U.S. consumer prices were unchanged in July due to a sharp drop in the cost of gasoline, delivering the first notable sign of relief for weary Americans who have watched prices climb over the past two years.
Traders are now pricing in a 41.5% chance of a 75-basis-point increase in fund rates at the Fed's next meeting in September, compared with 67.5% before the data.
All the 11 major S&P 500 sectors advanced in mid-day trading, with consumer discretionary, information technology and communication services stocks gaining between 2.5% and 3.0%.
"(Inflation at) 8.5% is still very high, but there is optimism that perhaps June was the peak," said Randy Frederick, vice president of trading and derivatives for Charles Schwab.
However, Frederick warned that producer prices data for July on Thursday, and August's inflation and employment data next month are still pending before the central bank meeting that could alter the course of the Fed again.
The Fed has hiked its policy rate by 225 bps since March despite fears that the sharp rise in borrowing costs could tip the economy into a recession.

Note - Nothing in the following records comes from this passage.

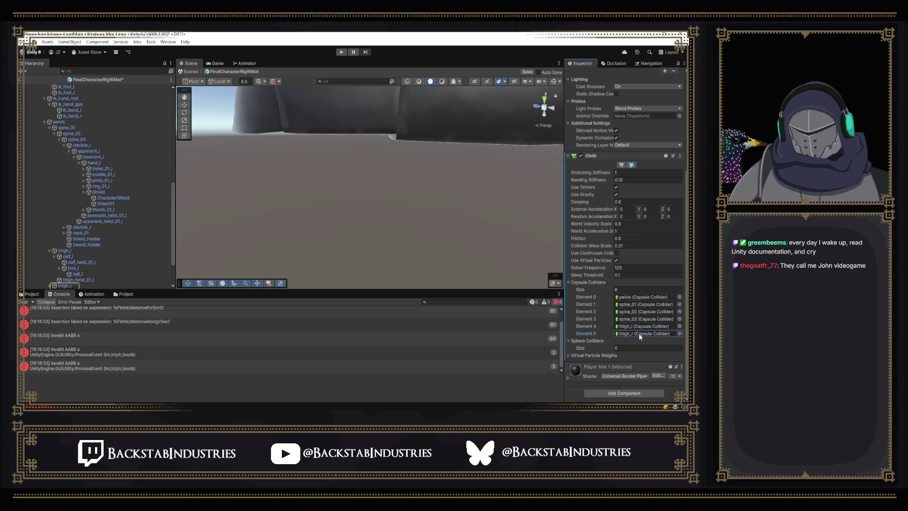
click(638, 307)
click(637, 296)
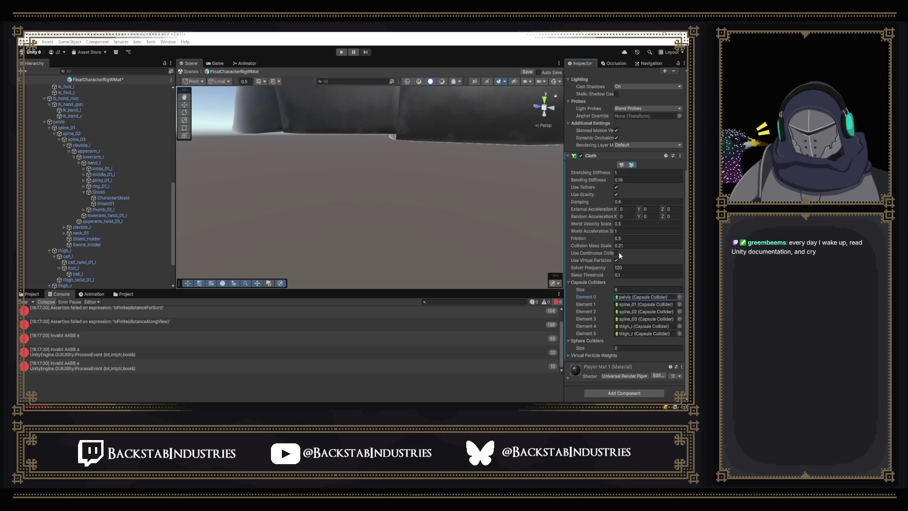
mouse_move(502, 221)
mouse_down()
mouse_move(451, 144)
mouse_move(447, 158)
mouse_move(490, 200)
mouse_move(487, 166)
mouse_move(453, 163)
mouse_up()
Inspect the lowerarm_l collider, then the Cloth settings of pDisc1 and polySurface77
click(92, 156)
scroll(106, 118, up, 5)
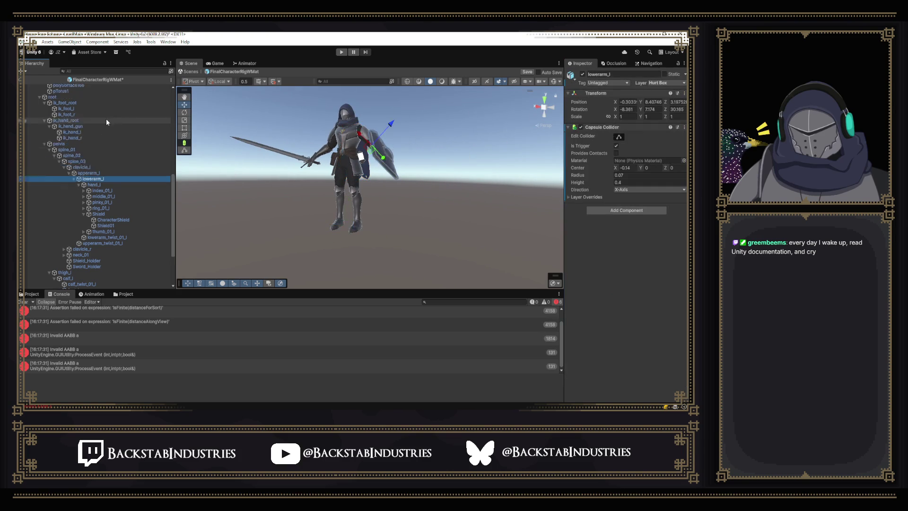
scroll(117, 141, up, 8)
click(115, 135)
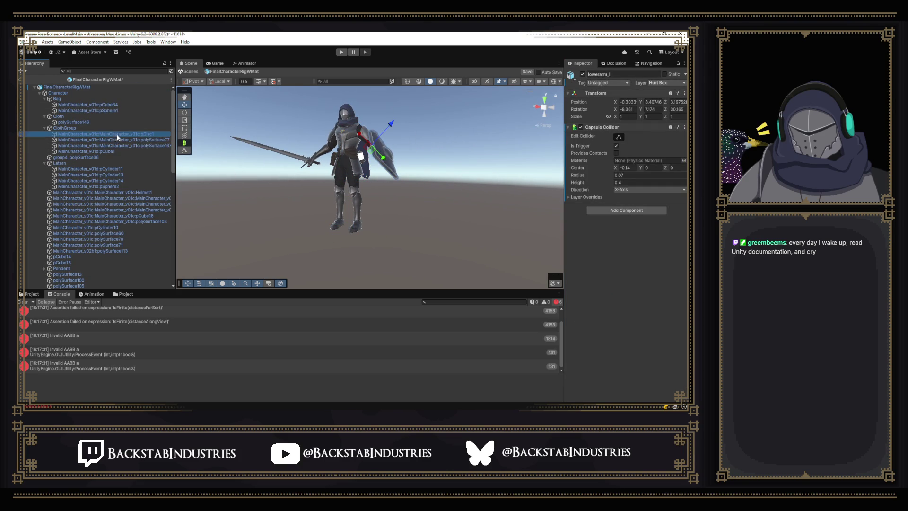
right_click(597, 299)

At 12:04 p.m. ET, the Dow Jones Industrial Average was up 524.50 points, or 1.60%, at 33,298.91, the S&P 500 was up 83.13 points, or 2.02%, at 4,205.60, and the Nasdaq Composite was up 332.30 points, or 2.66%, at 12,826.23.
After a rough start to the year, the benchmark S&P 500 is up nearly 15% from its mid-June low, largely on expectations the Fed will be less hawkish than anticipated in its efforts to provide a soft landing for the economy.
The CBOE Volatility index, Wall Street's fear gauge, fell below the 20.00 level, hitting its lowest since April.
High-growth and megacap technology stocks, whose valuations are vulnerable to rising bond yields, gained as Treasury yields fell sharply across the board. Apple Inc, Alphabet Inc and Amazon.com Inc rose more than 2% each.
Economy-sensitive banks also advanced 3%, with Goldman Sachs Group Inc and Morgan Stanley climbing 3% each.
"They (investors) are chasing the laggards that haven't participated in the huge run off the June lows," said Thomas Hayes, managing member, Great Hill Capital LLC, New York.
"Banks have underperformed and are now getting bid."
Electric-vehicle maker Tesla Inc gained 2.6% after Chief Executive Elon Musk sold $6.9 billion worth of company shares.
Musk said the funds could be used to finance a potential Twitter Inc deal if he loses a legal battle. Twitter shares rose 3.6%.
Meta Platforms Inc added 6.2% after the Facebook-parent said on Tuesday that it had raised $10 billion in its first-ever bond offering.
Advancing issues outnumbered decliners for a 6.51-to-1 ratio on the NYSE and a 3.42-to-1 ratio on the Nasdaq.
The S&P index recorded five new 52-week highs and 29 new lows, while the Nasdaq recorded 52 new highs and 46 new lows.